__What you need to do__: Print every record exactly, but leave out the pictures.
[[ Input, beginning ]]
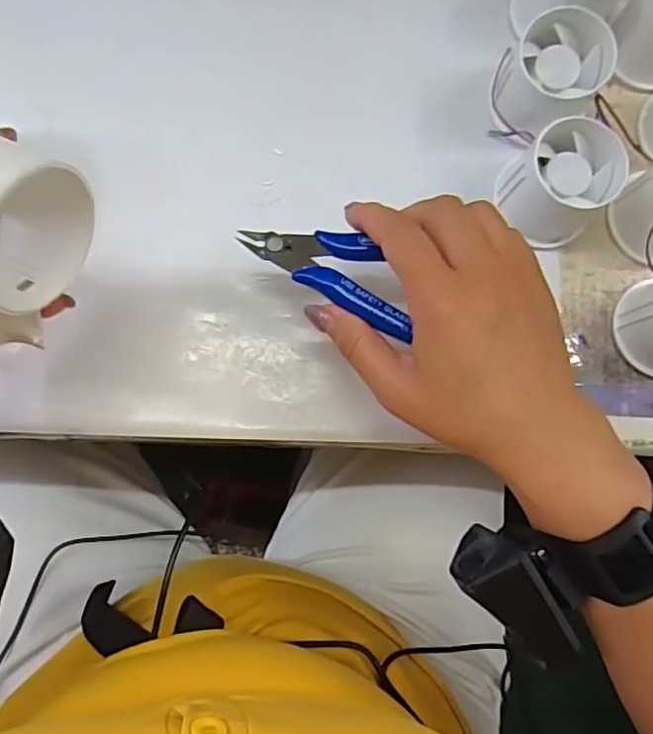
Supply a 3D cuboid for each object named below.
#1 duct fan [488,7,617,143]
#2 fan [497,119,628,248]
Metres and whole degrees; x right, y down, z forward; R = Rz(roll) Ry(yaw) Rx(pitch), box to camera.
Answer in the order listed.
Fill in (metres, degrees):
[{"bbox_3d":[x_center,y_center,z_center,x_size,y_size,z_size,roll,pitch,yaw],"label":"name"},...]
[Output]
[{"bbox_3d":[0.125,-0.161,0.323,0.049,0.055,0.053,0,83,-3],"label":"duct fan"},{"bbox_3d":[0.129,-0.102,0.320,0.051,0.049,0.056,-38,86,-7],"label":"fan"}]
[[ Input, end ]]
__Completed task__:
Supply a 3D cuboid for each object named below.
#1 duct fan [488,7,617,143]
#2 fan [497,119,628,248]
Metres and whole degrees; x right, y down, z forward; R = Rz(roll) Ry(yaw) Rx(pitch), box to camera.
Answer in the order listed.
Fill in (metres, degrees):
[{"bbox_3d":[x_center,y_center,z_center,x_size,y_size,z_size,roll,pitch,yaw],"label":"name"},...]
[Output]
[{"bbox_3d":[0.125,-0.161,0.323,0.049,0.055,0.053,0,83,-3],"label":"duct fan"},{"bbox_3d":[0.129,-0.102,0.320,0.051,0.049,0.056,-38,86,-7],"label":"fan"}]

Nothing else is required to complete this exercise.